The frequency of data collection allows us to gather and store the game data on a regular schedule in our database. We do not just look at the game data at one point in time. We collect it, store it, and use it over time. We’ve been doing this since 2011. The more data we collect over time the more confidence we have for our estimated % of tickets sold calculation.
We start by scraping the games from the website every day. This tells us when there are new games released. We then ask for the detailed prizes remaining through the freedom of information request (FOIA)
The FOIA report the NY Lottery sends out provides the total prizes paid and the total prizes unpaid for ALL prize levels for all games. With this information, our algorithm will work backward, using each games overall odds to calculate the total number of tickets printed. At that point, we have everything we need to determine the estimated % of tickets sold for the date of that FOIA Report.
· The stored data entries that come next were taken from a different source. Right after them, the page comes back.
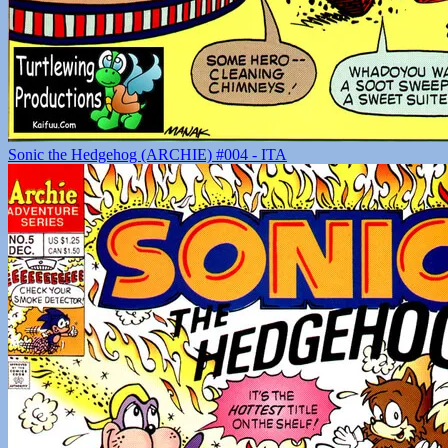
Sonic the Hedgehog (ARCHIE) #004 - ITA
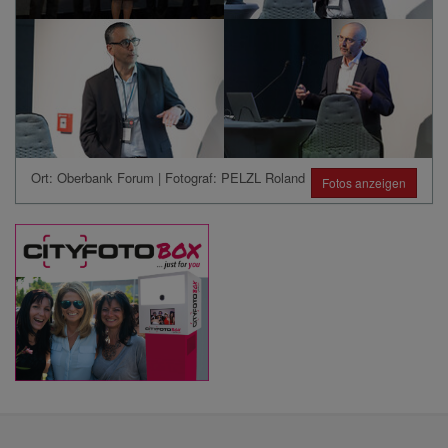
Ort: Oberbank Forum | Fotograf: PELZL Roland
Fotos anzeigen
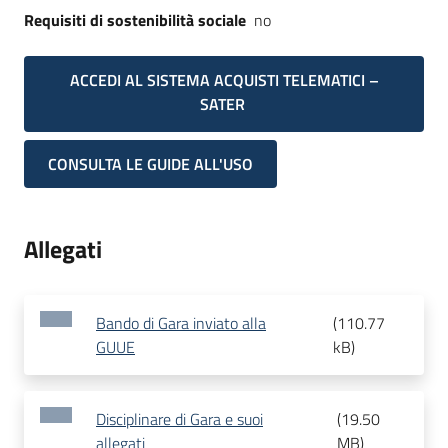
Requisiti di sostenibilità sociale
no
ACCEDI AL SISTEMA ACQUISTI TELEMATICI –
SATER
CONSULTA LE GUIDE ALL'USO
Allegati
Bando di Gara inviato alla
(
110.77
GUUE
kB
)
Disciplinare di Gara e suoi
(
19.50
allegati
MB
)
We’ve invested a lot of time, energy and experience to automate this process and perform it every time we collect the data. By doing this over and over again, and tracking all of this data over time, we’ve become very accurate and confident with our Estimated % sold for NY lottery.
However, to be completely honest, the NY lottery is one of our toughest states for processing lottery data. Most states publish everything we need on their website. NY Lottery does not. For our analysis to work, we are not 100% automated. The FOIA step requires manual intervention in our automated processes. Because of this manual step in our process, we have a team of data stewards who focus on reviewing and validating the NY lottery data we collect every week.
Once in a while, we’ll repost a NY report when we catch an error. This has happened 3 times over the last 2 years, so we are not perfect. Even with our occasional ‘reposts’, we know we have the very best process and detailed data for NY Scratch-off games that anyone is going to get.